The last time my husband
thought he was dying developed an itchy throat, I couldn’t help but snicker when his response to my perfunctory “how are you feeling” was a sad pair of puppy dog eyes and a weak “I need to go back to sleep, I think.” I admit it, I could have been more compassionate—but I was also battling a cold, had just wrestled the kids off to daycare, and was elbow-deep in legal briefs. “Men are such babies when they get sick,” I observed aloud. Bad move. If there’s anything worse than a man cold, it’s a pouting man cold. Lesson learned!
Note to self: stick to what works, and minimize everyone’s suffering:
- Ask how he is feeling, and reply with comments such as “Ugh, I’m sorry that sounds terrible! You should rest.”

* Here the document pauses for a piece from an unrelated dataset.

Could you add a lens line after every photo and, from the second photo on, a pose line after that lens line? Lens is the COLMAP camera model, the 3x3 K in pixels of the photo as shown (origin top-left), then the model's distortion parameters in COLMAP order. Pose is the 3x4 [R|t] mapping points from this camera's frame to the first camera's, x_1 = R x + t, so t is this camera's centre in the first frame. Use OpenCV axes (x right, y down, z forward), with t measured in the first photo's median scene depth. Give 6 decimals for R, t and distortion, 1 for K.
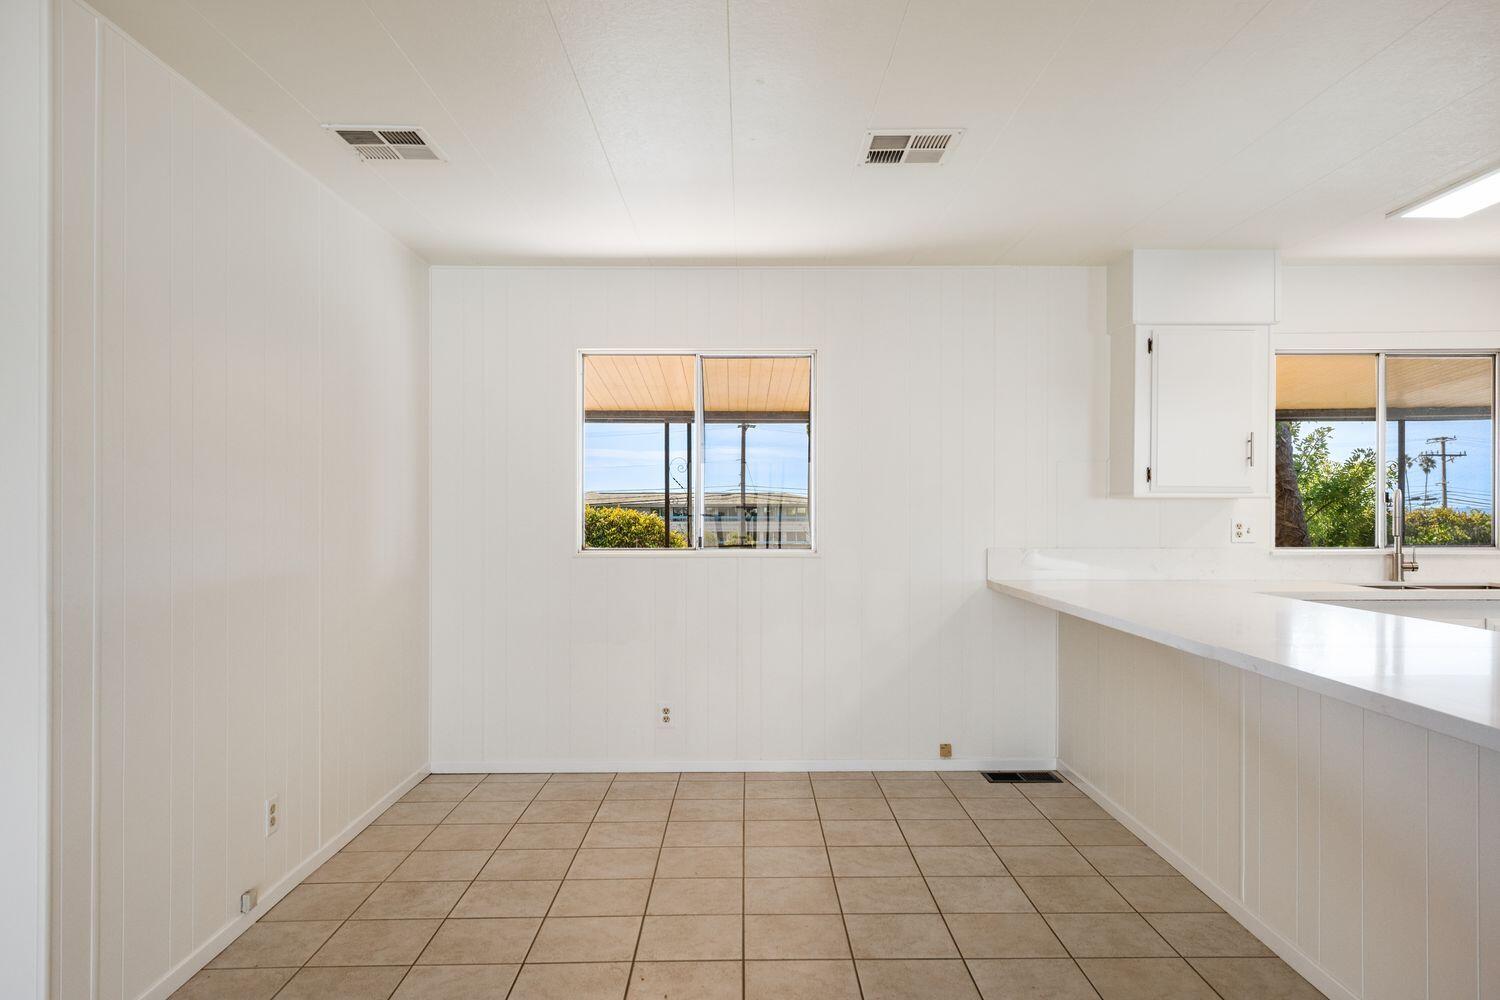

- Let him rest (within reason).
- Try not to roll your eyes.
- Minimize sarcasm and biting remarks
But the best defense is a good offense: flu shots, early bedtimes, lots of hand washing, a healthy diet, and exercise for everyone living under this roof. If the unimaginable happens and my 40 year-old baby feels a tingle in his throat, I’ll have a sympathetic smile and chicken soup at the ready. But this year, if I get sick, I just might take a play from the man cold book and kick my feet up for a few days. If you can’t beat ‘em, join ‘em!